Zähle, in wie vielen Zeilen der folgenden Daten das Wort „reading“ vorkommt. Gib nur diese Zahl an.

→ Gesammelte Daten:
________________________

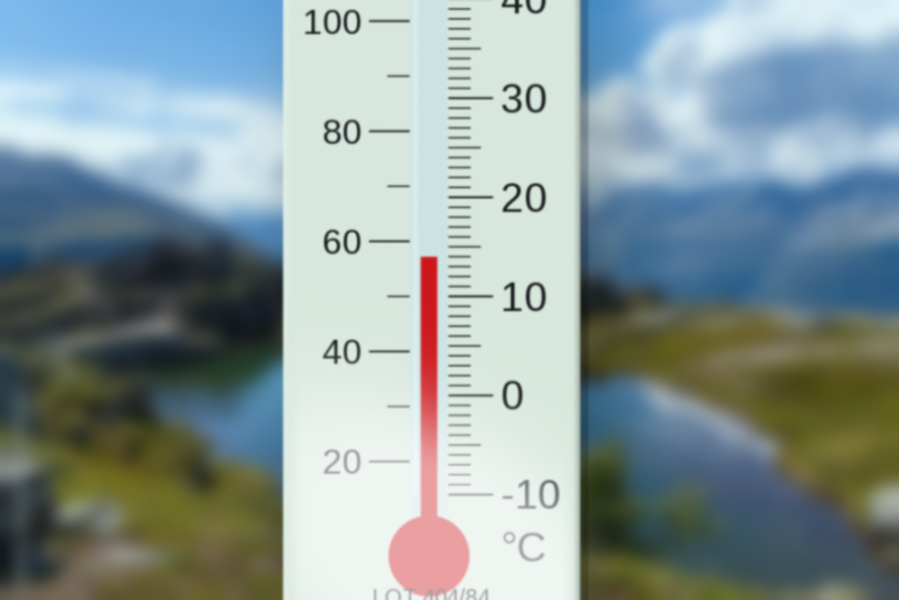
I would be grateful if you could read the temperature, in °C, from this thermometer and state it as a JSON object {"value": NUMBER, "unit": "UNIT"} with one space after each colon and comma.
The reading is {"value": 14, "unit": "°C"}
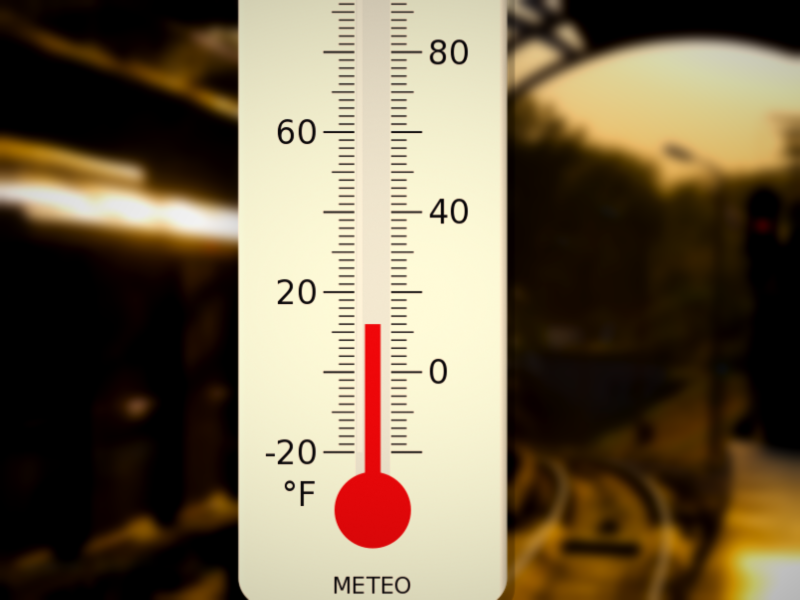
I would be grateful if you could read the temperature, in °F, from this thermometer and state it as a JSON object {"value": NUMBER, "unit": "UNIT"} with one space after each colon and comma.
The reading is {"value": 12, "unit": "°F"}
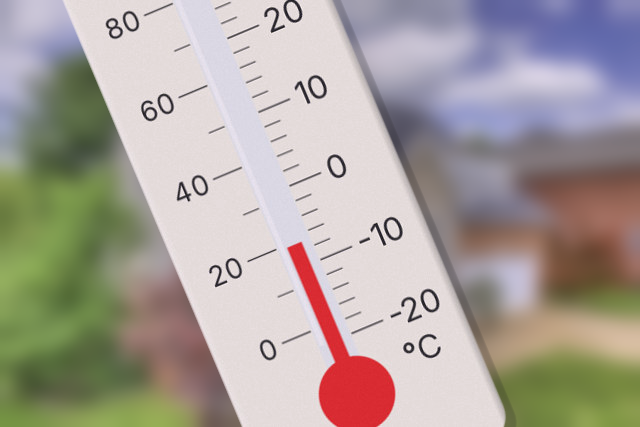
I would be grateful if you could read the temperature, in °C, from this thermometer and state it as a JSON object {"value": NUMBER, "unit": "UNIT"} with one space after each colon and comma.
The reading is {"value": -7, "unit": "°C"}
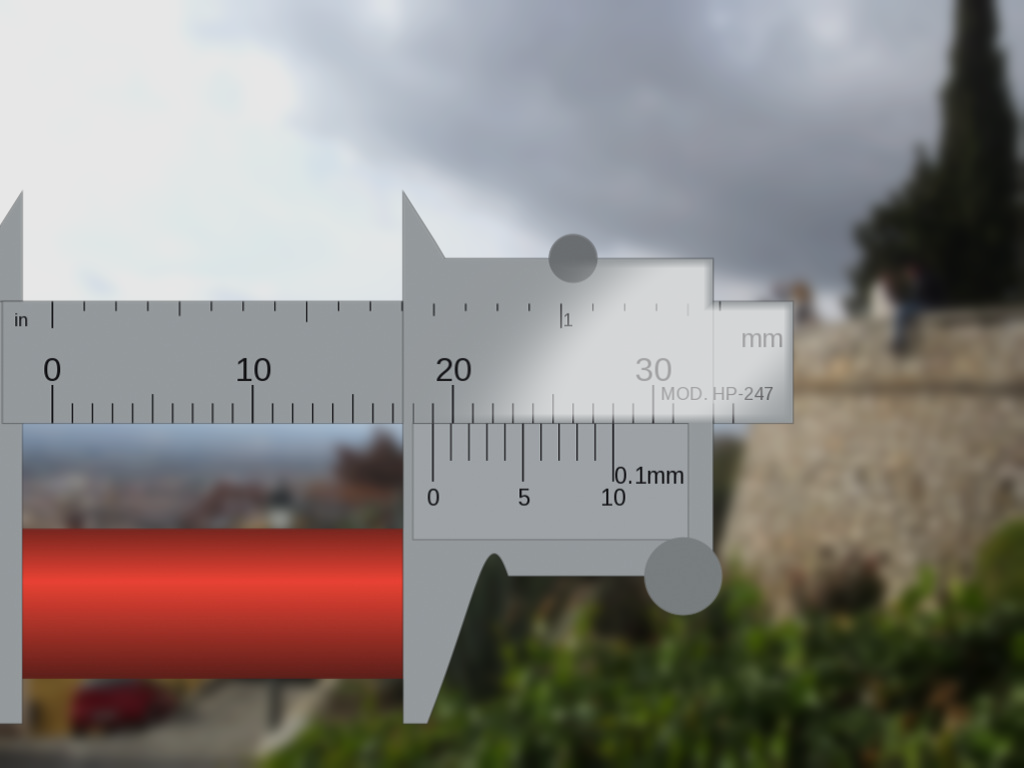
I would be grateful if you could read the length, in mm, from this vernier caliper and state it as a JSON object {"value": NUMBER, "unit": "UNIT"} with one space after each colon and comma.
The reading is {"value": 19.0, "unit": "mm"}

________________________

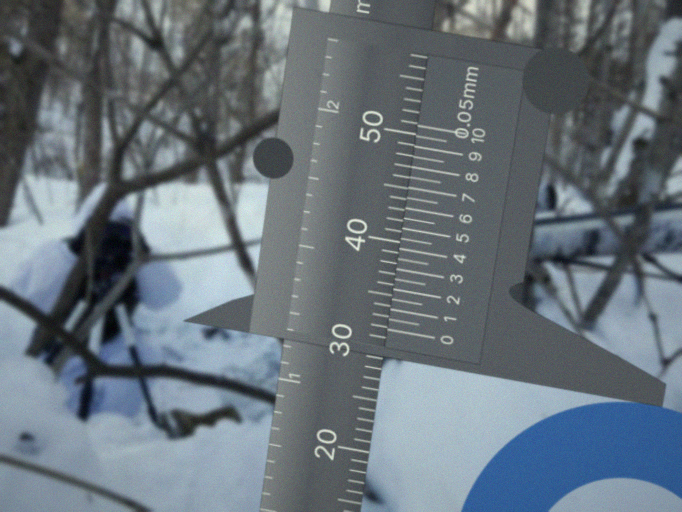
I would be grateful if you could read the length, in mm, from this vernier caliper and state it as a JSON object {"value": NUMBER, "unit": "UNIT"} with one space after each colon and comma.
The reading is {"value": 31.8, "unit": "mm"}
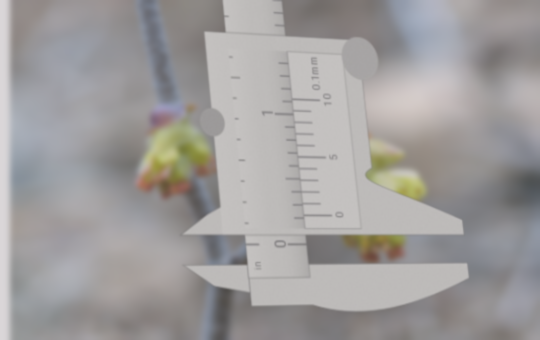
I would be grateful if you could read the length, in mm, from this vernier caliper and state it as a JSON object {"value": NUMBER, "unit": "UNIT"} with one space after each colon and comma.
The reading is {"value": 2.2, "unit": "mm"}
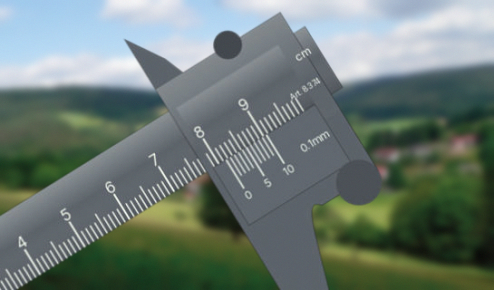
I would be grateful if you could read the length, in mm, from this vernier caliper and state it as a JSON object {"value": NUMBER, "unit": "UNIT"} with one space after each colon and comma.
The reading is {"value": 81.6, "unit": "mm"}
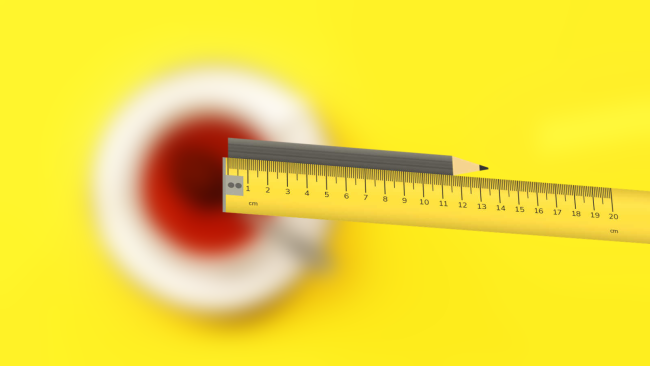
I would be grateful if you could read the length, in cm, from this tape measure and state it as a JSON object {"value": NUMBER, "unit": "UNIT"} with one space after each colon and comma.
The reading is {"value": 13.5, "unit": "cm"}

________________________

→ SCHRIFTLICHE ANTWORT: 8